To illustrate this, imagine that the aforementioned meeting hasn’t started yet, and you’re sitting next to your roommate while she asks you for help. Do you still go to the meeting? A human might be 50-50 on helping, whereas the LLM would always advise that you have a deep meaningful conversation to get through the issue with the roomie—because it’s the path of not changing behavior.
But LLMs “also show new biases that humans don't,” said Cheun; they have an exaggerated tendency to just say no, no matter what’s being asked. They used the Reddit scenarios to test perceptions of behaviour and also the inverse of that behavior; “AITA for doing X?” vs “AITA if I don’t do X?”. Humans had a difference of 4.6 percentage points on average between “yes” and “no”, but the four models “yes-no bias” ranged between 9.8 and 33.7%.
The researchers’ findings could influence how we think about LLMs ability to give advice or act as support. “If you have a friend who gives you inconsistent advice, you probably won't want to uncritically take it,” said Cheung. “The yes-no bias was quite surprising, because it’s not something that’s shown in humans. There’s an interesting question of, like, where did this come from?”

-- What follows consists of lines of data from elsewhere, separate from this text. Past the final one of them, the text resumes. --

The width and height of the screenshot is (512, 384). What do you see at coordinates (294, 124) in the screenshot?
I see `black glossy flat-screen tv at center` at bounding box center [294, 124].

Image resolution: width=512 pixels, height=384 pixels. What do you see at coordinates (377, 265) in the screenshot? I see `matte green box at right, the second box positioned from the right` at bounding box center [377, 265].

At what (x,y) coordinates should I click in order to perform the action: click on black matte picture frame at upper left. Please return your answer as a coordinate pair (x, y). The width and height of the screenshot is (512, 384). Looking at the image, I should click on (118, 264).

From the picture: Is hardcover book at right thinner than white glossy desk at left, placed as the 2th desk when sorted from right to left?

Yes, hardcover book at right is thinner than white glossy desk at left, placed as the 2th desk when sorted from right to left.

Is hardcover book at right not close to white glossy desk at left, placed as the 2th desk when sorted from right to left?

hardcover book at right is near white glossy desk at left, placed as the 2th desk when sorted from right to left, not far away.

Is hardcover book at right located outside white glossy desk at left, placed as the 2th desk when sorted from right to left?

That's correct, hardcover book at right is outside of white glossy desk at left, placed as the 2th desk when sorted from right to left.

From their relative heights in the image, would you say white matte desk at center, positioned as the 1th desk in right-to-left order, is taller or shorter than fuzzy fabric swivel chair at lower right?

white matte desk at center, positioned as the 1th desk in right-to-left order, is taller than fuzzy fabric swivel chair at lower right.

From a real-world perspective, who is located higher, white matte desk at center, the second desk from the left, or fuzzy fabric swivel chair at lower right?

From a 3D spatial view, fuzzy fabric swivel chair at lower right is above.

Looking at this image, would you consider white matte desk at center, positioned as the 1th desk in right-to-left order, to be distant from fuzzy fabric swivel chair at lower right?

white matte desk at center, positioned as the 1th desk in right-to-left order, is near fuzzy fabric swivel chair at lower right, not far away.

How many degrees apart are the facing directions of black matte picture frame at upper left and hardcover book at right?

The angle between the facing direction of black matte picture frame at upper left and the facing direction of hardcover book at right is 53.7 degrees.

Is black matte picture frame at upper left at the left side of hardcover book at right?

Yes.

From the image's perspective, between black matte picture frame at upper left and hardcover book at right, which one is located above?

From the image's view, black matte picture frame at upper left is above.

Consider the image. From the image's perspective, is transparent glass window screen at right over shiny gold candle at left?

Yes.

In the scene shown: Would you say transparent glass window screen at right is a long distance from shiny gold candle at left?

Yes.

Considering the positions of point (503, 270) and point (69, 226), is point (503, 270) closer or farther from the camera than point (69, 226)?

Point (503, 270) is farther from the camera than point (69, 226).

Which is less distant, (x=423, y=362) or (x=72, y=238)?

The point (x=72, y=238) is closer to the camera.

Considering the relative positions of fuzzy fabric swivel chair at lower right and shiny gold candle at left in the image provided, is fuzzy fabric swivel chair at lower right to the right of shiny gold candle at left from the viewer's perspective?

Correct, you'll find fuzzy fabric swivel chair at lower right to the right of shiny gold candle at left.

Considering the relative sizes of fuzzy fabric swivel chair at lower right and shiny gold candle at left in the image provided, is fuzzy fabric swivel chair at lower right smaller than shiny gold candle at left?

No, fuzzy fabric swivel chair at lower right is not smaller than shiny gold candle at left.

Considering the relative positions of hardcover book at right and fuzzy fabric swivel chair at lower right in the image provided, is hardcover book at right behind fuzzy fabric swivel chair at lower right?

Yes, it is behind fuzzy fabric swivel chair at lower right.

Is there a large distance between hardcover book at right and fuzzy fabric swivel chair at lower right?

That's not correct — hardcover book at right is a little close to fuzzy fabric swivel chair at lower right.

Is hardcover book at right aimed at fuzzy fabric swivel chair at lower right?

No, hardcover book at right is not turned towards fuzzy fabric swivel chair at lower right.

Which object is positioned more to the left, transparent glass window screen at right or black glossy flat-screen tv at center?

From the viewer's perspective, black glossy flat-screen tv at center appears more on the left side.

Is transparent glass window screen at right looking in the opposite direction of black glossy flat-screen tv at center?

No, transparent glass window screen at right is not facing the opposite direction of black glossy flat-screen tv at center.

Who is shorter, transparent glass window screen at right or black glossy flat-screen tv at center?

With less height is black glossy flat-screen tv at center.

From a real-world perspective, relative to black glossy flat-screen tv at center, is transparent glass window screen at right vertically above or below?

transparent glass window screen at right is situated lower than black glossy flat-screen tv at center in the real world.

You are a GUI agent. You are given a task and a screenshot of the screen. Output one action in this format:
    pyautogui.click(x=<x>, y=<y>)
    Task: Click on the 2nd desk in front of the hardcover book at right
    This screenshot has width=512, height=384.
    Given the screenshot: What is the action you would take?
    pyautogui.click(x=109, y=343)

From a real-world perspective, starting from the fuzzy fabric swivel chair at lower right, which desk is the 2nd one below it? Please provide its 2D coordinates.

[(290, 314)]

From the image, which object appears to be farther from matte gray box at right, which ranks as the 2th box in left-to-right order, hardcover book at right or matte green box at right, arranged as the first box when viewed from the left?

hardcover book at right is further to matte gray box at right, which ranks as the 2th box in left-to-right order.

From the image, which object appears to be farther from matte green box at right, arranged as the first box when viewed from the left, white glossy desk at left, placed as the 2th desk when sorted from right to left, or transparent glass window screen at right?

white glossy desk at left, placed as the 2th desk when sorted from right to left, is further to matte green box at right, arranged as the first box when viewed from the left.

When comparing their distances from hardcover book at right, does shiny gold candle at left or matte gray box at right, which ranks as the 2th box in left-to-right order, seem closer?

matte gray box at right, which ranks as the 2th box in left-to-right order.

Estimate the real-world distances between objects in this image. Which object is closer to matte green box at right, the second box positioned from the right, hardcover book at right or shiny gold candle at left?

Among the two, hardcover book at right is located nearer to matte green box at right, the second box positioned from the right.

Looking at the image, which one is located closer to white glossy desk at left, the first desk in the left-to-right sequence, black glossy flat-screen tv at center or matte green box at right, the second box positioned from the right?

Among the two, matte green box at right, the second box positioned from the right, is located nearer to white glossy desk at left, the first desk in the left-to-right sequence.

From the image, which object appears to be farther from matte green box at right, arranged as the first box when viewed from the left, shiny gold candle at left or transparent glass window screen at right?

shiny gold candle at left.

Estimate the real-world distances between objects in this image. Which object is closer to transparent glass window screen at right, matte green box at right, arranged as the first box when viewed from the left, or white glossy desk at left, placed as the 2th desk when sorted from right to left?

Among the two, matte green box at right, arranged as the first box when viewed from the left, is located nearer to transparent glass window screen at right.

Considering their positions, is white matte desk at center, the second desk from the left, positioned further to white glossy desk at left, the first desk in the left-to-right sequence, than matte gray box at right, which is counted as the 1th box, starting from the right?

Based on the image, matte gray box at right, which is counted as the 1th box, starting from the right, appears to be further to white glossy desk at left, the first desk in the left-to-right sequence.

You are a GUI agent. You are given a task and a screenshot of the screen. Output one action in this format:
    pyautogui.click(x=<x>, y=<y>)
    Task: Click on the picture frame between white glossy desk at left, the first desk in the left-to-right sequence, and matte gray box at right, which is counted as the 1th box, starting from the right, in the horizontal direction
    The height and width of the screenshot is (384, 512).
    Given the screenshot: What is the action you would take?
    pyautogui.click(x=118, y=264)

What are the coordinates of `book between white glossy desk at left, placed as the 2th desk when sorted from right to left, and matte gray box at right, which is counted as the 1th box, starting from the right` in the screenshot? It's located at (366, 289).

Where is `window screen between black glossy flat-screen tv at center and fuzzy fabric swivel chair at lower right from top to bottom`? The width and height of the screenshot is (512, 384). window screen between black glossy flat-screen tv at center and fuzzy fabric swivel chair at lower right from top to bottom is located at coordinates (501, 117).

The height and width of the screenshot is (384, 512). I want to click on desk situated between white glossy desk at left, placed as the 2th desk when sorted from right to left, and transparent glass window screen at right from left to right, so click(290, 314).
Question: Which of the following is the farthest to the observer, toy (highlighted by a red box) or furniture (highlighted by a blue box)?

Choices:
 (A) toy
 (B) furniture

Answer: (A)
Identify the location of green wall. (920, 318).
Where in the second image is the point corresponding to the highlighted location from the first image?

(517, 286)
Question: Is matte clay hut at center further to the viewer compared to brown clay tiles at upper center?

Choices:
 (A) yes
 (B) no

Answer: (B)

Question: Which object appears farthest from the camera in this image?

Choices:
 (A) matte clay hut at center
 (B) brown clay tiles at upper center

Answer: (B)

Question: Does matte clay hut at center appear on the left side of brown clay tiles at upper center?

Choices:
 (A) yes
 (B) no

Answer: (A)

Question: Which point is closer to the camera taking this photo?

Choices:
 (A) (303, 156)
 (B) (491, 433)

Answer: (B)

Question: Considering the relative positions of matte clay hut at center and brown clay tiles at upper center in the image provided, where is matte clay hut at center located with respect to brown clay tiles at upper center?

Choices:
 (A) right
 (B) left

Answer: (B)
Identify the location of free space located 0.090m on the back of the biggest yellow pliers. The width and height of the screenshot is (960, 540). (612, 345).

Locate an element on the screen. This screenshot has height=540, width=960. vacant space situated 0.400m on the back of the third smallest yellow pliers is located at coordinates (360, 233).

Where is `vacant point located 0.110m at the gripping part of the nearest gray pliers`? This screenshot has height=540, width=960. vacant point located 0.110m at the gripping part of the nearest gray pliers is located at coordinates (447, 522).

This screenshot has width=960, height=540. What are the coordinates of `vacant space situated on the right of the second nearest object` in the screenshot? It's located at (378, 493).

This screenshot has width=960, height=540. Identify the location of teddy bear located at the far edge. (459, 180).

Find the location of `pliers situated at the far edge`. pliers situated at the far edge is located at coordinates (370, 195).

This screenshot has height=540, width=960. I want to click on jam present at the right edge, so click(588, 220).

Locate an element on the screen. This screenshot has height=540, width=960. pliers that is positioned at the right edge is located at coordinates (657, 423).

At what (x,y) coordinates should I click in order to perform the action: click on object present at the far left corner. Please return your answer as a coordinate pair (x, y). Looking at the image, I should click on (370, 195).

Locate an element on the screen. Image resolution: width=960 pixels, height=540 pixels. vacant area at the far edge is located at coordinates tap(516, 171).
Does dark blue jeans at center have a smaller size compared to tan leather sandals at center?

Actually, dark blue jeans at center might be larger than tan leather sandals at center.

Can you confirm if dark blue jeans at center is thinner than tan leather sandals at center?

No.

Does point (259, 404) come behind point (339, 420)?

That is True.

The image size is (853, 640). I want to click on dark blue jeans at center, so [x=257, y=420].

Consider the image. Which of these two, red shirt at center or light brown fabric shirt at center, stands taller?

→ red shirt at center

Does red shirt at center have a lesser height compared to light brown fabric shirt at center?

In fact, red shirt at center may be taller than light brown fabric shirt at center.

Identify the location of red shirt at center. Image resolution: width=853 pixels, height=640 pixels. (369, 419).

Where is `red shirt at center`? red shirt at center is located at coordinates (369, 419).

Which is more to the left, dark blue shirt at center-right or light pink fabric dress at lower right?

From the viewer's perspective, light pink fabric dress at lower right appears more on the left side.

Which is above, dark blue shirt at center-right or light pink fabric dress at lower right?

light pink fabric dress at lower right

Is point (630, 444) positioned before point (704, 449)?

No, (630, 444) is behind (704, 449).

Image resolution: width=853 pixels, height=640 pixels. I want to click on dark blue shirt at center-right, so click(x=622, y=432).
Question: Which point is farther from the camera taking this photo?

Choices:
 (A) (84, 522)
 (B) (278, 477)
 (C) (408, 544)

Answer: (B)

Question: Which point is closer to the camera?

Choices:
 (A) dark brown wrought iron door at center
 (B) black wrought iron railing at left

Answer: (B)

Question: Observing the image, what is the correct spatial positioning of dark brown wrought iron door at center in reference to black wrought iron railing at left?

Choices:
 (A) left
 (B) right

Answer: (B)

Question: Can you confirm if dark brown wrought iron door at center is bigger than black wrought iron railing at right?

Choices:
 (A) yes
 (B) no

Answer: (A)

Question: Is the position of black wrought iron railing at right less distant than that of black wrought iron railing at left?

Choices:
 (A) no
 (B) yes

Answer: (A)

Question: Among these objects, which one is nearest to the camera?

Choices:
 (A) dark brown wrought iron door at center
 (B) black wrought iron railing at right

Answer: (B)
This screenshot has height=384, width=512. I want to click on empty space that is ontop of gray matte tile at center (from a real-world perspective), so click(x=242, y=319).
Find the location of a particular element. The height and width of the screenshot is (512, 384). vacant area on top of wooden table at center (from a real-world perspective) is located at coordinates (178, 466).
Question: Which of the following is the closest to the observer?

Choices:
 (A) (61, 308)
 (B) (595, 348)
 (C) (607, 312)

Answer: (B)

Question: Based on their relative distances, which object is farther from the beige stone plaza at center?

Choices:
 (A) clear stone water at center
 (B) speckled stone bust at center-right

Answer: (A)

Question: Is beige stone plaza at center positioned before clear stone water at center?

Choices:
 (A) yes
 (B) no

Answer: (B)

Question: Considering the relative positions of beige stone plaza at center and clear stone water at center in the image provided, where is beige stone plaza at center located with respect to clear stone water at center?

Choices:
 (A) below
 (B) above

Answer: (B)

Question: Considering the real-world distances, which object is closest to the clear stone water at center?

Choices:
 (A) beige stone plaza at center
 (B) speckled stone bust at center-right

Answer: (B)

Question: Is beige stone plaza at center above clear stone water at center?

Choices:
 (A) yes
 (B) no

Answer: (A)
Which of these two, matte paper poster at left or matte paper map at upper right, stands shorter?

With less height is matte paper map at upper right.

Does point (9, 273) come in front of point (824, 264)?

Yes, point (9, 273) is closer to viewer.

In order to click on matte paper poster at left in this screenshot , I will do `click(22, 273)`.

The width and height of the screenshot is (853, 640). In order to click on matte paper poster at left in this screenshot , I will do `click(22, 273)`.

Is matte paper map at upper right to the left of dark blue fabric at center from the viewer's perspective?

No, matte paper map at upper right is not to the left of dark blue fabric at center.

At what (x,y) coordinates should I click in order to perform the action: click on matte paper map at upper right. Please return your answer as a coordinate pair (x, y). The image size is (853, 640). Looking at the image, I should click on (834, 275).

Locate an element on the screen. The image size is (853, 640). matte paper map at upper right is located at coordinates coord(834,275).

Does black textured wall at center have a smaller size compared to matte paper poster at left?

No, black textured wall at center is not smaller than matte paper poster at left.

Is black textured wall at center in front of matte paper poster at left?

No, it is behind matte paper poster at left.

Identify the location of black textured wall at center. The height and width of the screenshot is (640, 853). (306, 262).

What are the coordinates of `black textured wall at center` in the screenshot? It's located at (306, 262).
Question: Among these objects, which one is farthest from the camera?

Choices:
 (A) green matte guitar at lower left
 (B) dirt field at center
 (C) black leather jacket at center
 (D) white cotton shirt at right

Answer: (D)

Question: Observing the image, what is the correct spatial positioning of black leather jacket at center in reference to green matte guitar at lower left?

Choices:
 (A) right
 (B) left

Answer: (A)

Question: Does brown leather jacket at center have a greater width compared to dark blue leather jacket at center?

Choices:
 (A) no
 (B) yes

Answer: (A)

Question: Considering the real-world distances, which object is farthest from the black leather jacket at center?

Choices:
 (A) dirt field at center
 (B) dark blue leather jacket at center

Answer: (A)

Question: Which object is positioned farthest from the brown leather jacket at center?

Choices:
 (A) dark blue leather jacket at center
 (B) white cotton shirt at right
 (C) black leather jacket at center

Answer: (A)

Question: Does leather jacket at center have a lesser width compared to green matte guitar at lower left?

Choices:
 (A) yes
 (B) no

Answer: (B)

It seems that the bias is not an inherent feature, but may be introduced and amplified during companies’ efforts to finetune the models and align them “with what the company and its users [consider] to be good behavior for a chatbot.,” the paper says. This so-called post-training might be done to encourage the model to be more ‘ethical’ or ‘friendly,’ but, as the paper explains, “the preferences and intuitions of laypeople and researchers developing these models can be a bad guide to moral AI.”
Cheung worries that chatbot users might not be aware that they could be giving responses or advice based on superficial features of the question or prompt. “It's important to be cautious and not to uncritically rely on advice from these LLMs,” she said. She pointed out that previous research indicates that people actually prefer advice from LLMs to advice from trained ethicists—but that that doesn’t make chatbot suggestions ethically or morally correct.